═════ TEXT PASSAGE ═════

# Isle La Motte, VT



## altair (Jul 23, 2011)

If I was a bit wealthier, I'd be all over this: 320 New Road, Isle La Motte (poquetterealty.com)

Plenty of acreage to do stuff and 5 acres of grapes. I've driven by the road several times and it's a quiet zone and town (islands are good for that).


----------



## Farmerjack41 (Jun 6, 2017)

Whow, in my area, that house and that amount of land would be several million dollars.


----------



## altair (Jul 23, 2011)

Farmerjack41 said:


> Whow, in my area, that house and that amount of land would be several million dollars.


There ya go, it's a steal! Could be your summer home


----------



## robin416 (Dec 29, 2019)

Why are there no trees? Is that a bog?

I thought the same thing about how much it would cost even in my area, easily over a million but there are no trees.


----------



## altair (Jul 23, 2011)

Google maps makes it seem more like a hay field, with parts in the back starting to grow in by the looks.


----------



## po boy (Jul 12, 2010)

That would be several million here...................................


----------



## Rodeo's Bud (Apr 10, 2020)

Couldn't even touch the bare land for that here.


----------



## Danaus29 (Sep 12, 2005)

Pretty house. I wonder how much snow they have right now.


----------



## altair (Jul 23, 2011)

Danaus29 said:


> Pretty house. I wonder how much snow they have right now.


I live 10 minutes away and we have about a foot.


----------



## Danaus29 (Sep 12, 2005)

altair said:


> I live 10 minutes away and we have about a foot.


Thanks, I was just wondering if you got hit with the piles that fell in much of the area.


----------

═════ EXTRACTED MATERIAL ═════

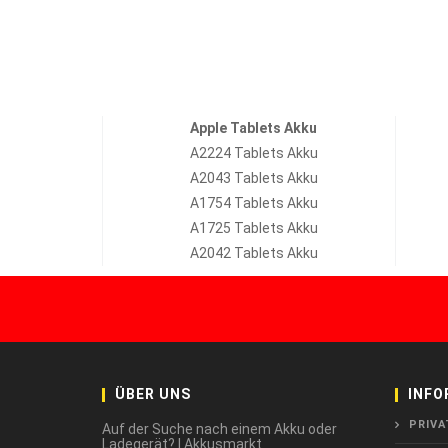
Apple Tablets Akku
A2224 Tablets Akku
A2043 Tablets Akku
A1754 Tablets Akku
A1725 Tablets Akku
A2042 Tablets Akku
ÜBER UNS
INFO
PRIVA
Auf der Suche nach einem Akku oder
Ladegerät? | Akkusmarkt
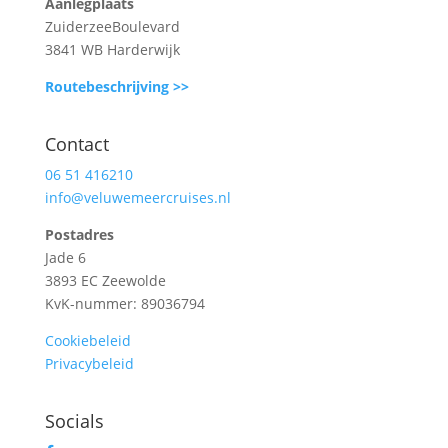
Aanlegplaats
ZuiderzeeBoulevard
3841 WB Harderwijk
Routebeschrijving >>
Contact
06 51 416210
info@veluwemeercruises.nl
Postadres
Jade 6
3893 EC Zeewolde
KvK-nummer: 89036794
Cookiebeleid
Privacybeleid
Socials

═════

WORK INSTRUCTIONS |
(a) Name every distinct username that posts in the Isle La Motte thread.
(b) Answer these questions from the Isle La Motte thread:
(i) How many acres of grapes does the property have?
(ii) According to altair, what does Google Maps make the land look more like?
(iii) How much snow does altair report having?
The material above plays no part in this.

ANSWERS TO THE EXERCISE |
(a)
altair
Farmerjack41
robin416
po boy
Rodeo's Bud
Danaus29

(b)
(i) 5 acres
(ii) A hay field
(iii) About a foot